O saber escutar é algo muito importante; mas, em geral, temos inúmeras opiniões, idéias, experiências e conclusões antecipadas, através das quais filtramos tudo o que ouvimos, e por essa razão nunca ouvimos nada de maneira nova; traduzimos sempre o que vimos de acordo com uma determinada tendência.
Assim, é de real importância saber ouvir sem interpretar; porém, isto é, sem dúvida, um problema dificílimo.
Em geral, não gostamos de ouvir coisa alguma de maneira completa, com plena atenção, porque nessa operação descobrimos às vezes o que realmente somos; por isso, costumamos estender cortinas de proteção entre nós e o que nos dizem.
É óbvio, pois, que seria muito bom se fôssemos capazes de ouvir simplesmente, visto termos inúmeros problemas — não só pessoais, como também sociais, políticos, econômicos — para os quais precisamos encontrar a solução correta; e não haverá possibilidade de encontrá-la, se, para tanto, dependermos de alguma opinião, de conhecimentos adquiridos em livros, ou em conferências.
Sem dúvida, para acharmos a solução, devemos saber como ouvir o fato, o próprio problema; mas não é isso o que fazemos, quando interpretamos o problema de acordo com as nossas idiossincracias ou opiniões pessoais.
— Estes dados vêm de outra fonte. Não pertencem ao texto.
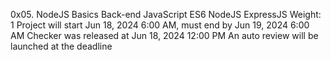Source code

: 0x05. NodeJS Basics
Back-end
JavaScript
ES6
NodeJS
ExpressJS
 Weight: 1
 Project will start Jun 18, 2024 6:00 AM, must end by Jun 19, 2024 6:00 AM
 Checker was released at Jun 18, 2024 12:00 PM
 An auto review will be launched at the deadline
Há de haver uma solução correta para todos os problemas; mas essa solução não se acha pela análise, pelo julgamento, pela comparação, nem por meio do saber, por mais vasto que seja.
Só pode surgir a solução correta quando a mente "escuta" tranquila, quase indiferente, sendo assim capaz de considerar o problema sem qualquer móvel ou intenção especial, sem ter um fim em vista — o que, com efeito, é dificílimo, porque em geral queremos um determinado resultado, uma solução satisfatória.
Para alcançar a solução correta dos problemas humanos, necessitamos de muita paciência, principalmente se já nos habituamos a viver num mundo mecânico, em que é possível descobrir com muita presteza a solução de tantos problemas técnicos.
Quando temos um problema, desejamos solução imediata; recorremos então a um livro, a um médico, um analista, um especialista; ou ficamos batalhando dentro em nós mesmos para achar a solução. Somos impacientes, queremos resultados imediatos e vivemos por isso em constante conflito.
Nessas condições, ainda que já tenhamos ouvido tudo o que se vai dizer agora, será sem dúvida proveitoso ouvir com muita paciência.
O que importa, naturalmente, é que cada um de nós possa achar um estado perene de libertação de todos os conflitos e das inúmeras reações que tanto caos produzem na mente; e então, talvez, com essa liberdade, venhamos a descobrir algo existente além de nossa mente; mas antes que possamos ser livres, temos, por certo, de compreender o que é o "eu".